A handle to this code is passed back to the game/application which is used for each successive call to draw a primitive (SetVertextShader and SetPixelShader). The registers are also set with the data needed for the shaders using the SetVertexShaderConstant and SetPixelShaderConstant functions.

Need more information?

Zenikase
09-04-03, 02:46 PM
I am a retarded, watch me go.

Descombobulator
09-04-03, 03:00 PM
Thanks Skuzzy, that's cleared things up for me.

So if custom shaders are created, are these written once, by nVidia, to enhance all games, or are they created on a game by game basis by the application developers (with help from nVidia)?

The Baron
09-04-03, 03:25 PM
That's the thing--custom shaders don't have to be written. A custom compiler will be used rather than custom shaders in order to optimize for NV3x architecture.

ATI did the same thing on a shader in 3DMark03 a while back, gained about 8% performance from it.

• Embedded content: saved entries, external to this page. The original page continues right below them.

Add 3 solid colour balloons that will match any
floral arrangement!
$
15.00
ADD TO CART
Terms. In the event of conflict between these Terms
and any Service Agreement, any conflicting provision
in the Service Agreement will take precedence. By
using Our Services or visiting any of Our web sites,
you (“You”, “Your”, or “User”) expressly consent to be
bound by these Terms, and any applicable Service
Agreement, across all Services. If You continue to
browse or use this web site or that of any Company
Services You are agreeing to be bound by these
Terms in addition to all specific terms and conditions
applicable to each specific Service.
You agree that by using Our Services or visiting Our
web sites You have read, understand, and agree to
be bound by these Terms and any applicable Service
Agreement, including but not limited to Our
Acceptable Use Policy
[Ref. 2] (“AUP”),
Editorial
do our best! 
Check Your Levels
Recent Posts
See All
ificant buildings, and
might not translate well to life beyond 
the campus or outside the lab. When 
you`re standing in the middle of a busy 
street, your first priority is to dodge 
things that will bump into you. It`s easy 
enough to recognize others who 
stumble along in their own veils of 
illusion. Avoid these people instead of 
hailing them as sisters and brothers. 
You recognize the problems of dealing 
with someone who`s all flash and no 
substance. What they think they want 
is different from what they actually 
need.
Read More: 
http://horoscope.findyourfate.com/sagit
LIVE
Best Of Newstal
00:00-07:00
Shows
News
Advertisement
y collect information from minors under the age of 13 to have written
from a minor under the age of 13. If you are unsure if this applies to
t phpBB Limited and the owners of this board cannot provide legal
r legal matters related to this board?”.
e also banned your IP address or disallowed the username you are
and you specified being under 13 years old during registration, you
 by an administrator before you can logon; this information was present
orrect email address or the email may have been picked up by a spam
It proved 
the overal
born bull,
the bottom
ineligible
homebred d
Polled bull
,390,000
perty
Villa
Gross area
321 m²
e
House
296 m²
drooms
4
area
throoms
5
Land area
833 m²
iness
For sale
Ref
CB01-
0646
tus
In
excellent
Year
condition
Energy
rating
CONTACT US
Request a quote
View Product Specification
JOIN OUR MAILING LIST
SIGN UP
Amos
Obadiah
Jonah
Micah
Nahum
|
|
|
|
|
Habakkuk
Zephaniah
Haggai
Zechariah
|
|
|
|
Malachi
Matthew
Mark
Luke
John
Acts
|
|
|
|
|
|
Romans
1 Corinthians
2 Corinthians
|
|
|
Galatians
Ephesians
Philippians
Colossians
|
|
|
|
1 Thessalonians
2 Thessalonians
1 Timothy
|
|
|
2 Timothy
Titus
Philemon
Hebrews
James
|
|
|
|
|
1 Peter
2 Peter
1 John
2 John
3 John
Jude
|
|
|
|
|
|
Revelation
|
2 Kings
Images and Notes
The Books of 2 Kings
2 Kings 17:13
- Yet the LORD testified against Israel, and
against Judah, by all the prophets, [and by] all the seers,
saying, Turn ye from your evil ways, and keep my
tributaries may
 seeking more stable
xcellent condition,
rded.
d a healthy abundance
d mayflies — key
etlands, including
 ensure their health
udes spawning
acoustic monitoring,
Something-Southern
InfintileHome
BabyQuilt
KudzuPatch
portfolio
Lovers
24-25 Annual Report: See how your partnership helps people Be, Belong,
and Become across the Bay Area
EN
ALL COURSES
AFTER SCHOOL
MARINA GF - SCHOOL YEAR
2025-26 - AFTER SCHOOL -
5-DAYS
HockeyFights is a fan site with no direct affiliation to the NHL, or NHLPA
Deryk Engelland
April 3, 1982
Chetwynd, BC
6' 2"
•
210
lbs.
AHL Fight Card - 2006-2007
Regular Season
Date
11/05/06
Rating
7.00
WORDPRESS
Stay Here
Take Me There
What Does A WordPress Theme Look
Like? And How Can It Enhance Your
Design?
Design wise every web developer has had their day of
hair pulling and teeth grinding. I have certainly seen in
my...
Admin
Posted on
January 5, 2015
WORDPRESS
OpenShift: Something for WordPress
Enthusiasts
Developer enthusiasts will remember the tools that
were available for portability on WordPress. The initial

If it happens, it's a very good solution (it won't make up for hardware shortcomings, but it will HELP). This is another reason why I like OGL1.5--the compiler is ALWAYS provided by the IHV rather than the ARB or something like that, so basically every company will optimize OGL1.5 performance before they release a driver with support for it.

Bert
09-04-03, 03:59 PM
To clarify this a bit ... this is from page 5 of the 3DCenter article:
A pixel shader 2.0 written according to the recommendations from ATi or created with the current DX9-SDK HLSL compiler unfortunately highlights all those problems. Such shaders use many temp register and have texture instructions packed in a block. A shader of version 1.4 uses the same principles.


The problem is that for PS 1.4 and 2.0, the recommended instruction order is to bunch all texture fetches in the beginning, storing them in temporary registers, and then perform any arithmetic operations on them.

Here is a much simplified and inaccurate example:
temp1=fetch();
temp2=fetch();
temp3=fetch();
temp4=temp1+temp2;
result=temp3*temp4;

If such code is executed by NV30, much performance is wasted because it is build to fetch and calculate at the same time. With optimized code, it would perform much better:
temp1=fetch();
temp1=temp1+fetch();
result=temp1*fetch();

This not only uses fewer registers, but also less cycles. But, it is exactly the same mathematically, so there is no IQ loss.

Now a good compiler can analyze the first code example above and transform it into the second. However, a good compiler does not grow on trees, but has to be written. That's why it was easier for NVIDIA to just rewrite some shaders and put them into Det40, but we all hope they will eventually get it done ;)

Quote 3DCenter again:
nVidia will have to tackle these problems, the earlier the better. Microsoft is working on an SDK update which will include a new version of the compiler that can produce more "NV30-friendly" code with less temp registers and paired texture ops. But if developers use PS 1.4 or generate only one PS 2.0 shader, this compiler won't help nVidia much. They will have to solve the problem in the driver.